**Given passage**.
=== Section Start ===

Bug-free software & defensive AI
The idea of perfectly secure software has generally been treated as unattainable and unrealistic, like accurate weather forecasts, or political conversations that end in mutual respect.
AI changes the equation.
Future software may be under relentless AI scrutiny every hour of every day. AI systems could automatically inspect code before release, test edge cases, monitor running systems for suspicious behavior, and isolate compromised components before attacks spread. Operating systems may eventually include self-healing features that repair vulnerabilities or quarantine damaged systems automatically.
Some of this already exists in primitive form. Current AI security systems can detect subtle network anomalies, identify suspicious behavior, and process millions of events simultaneously without fatigue. Human analysts sleep. AI systems do not.
The long-term goal is not perfection. There will always be attacks, mistakes, and failures. But the industry is beginning to imagine software becoming dramatically safer over time, much as aviation became far safer through layers of automation, monitoring, testing, and engineering discipline.
Ironically, Claude Mythos may help create the very world that eventually limits the usefulness of tools like Claude Mythos. A system capable of finding ancient hidden flaws is also capable of helping eliminate them.
Current forms of hacking will become economically pointless. Cybercrime would again require increasingly sophisticated resources and expertise, pushing casual attackers out of the ecosystem entirely. Nation-state attacks would still exist, of course. Governments will continue spying on one another until the heat death of the universe because apparently we are all committed to certain traditions.
The leap of faith

The world’s digital infrastructure was not designed for this pace of change. Many organizations remain understaffed, underfunded, technologically outdated, or politically dysfunctional. Government cuts to cybersecurity programs have weakened defenses precisely when pressure is increasing. Critical systems everywhere remain exposed.
Humans remain gloriously unpredictable creatures. We click suspicious links. We reuse passwords. We ignore warnings. We postpone updates because a restart would interrupt streaming television at a critical dramatic moment. A perfectly secure computer system is still vulnerable if a human voluntarily opens the gates.
The next few years may feel like rebuilding an aircraft engine while the plane is flying through turbulence over shark-infested volcanoes.
But the destination still matters. For the first time, it is possible to imagine a future where software systems become steadily harder to exploit instead of steadily more fragile.
When Anthropic announced Claude Mythos, this was its conclusion:
“Once the security landscape has reached a new equilibrium, we believe that powerful language models will benefit defenders more than attackers, increasing the overall security of the software ecosystem. The advantage will belong to the side that can get the most out of these tools. In the short term, this could be attackers, if frontier labs aren’t careful about how they release these models. In the long term, we expect it will be defenders who will more efficiently direct resources and use these models to fix bugs before new code ever ships. But the transitional period may be tumultuous regardless.”
During the transition, there will be attacks and disasters. There will be moments when entire industries discover that a critical cloud provider accidentally turned itself into digital soup during a software rollout. But for the first time, many cybersecurity researchers are beginning to dream of bug-free software and effective defenses against well-armed attackers.
We’re staring into the abyss but there is a bridge across it to a brighter and more secure future, if we have faith and work diligently and quickly. Can we make it across the bridge?

=== Section End ===

**Task item A**. List every action that the passage on bug-free software says AI systems could automatically perform before or during the running of software.
**Task item B**. Reproduce the passage on bug-free software from "AI changes the" to "systems do not.".
**Task item C**.
For each statement, say whether it agrees with the passage on bug-free software. Answer yes or no and quote the words that decide it.
(i) Perfect security is named as the long-term goal.
(ii) The quoted conclusion says attackers could hold the advantage in the short term.
(iii) Nation-state attacks are expected to end.

**Entries supplied**.
=== Section Start ===

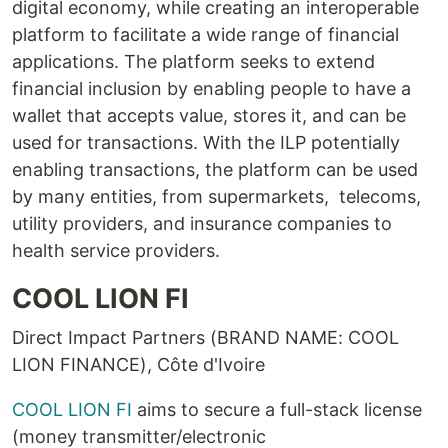
digital economy, while creating an interoperable
platform to facilitate a wide range of financial
applications. The platform seeks to extend
financial inclusion by enabling people to have a
wallet that accepts value, stores it, and can be
used for transactions. With the ILP potentially
enabling transactions, the platform can be used
by many entities, from supermarkets, telecoms,
utility providers, and insurance companies to
health service providers.
COOL LION FI
Direct Impact Partners (BRAND NAME: COOL
LION FINANCE), Côte d'Ivoire
COOL LION FI
aims to secure a full-stack license
(money transmitter/electronic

=== Section End ===

**Worked solution A**.
- Inspect code before release
- Test edge cases
- Monitor running systems for suspicious behavior
- Isolate compromised components before attacks spread

**Worked solution B**.
AI changes the equation.
Future software may be under relentless AI scrutiny every hour of every day. AI systems could automatically inspect code before release, test edge cases, monitor running systems for suspicious behavior, and isolate compromised components before attacks spread. Operating systems may eventually include self-healing features that repair vulnerabilities or quarantine damaged systems automatically.
Some of this already exists in primitive form. Current AI security systems can detect subtle network anomalies, identify suspicious behavior, and process millions of events simultaneously without fatigue. Human analysts sleep. AI systems do not.

**Worked solution C**.
(i) No: "The long-term goal is not perfection."
(ii) Yes: "In the short term, this could be attackers, if frontier labs aren’t careful about how they release these models."
(iii) No: "Nation-state attacks would still exist, of course."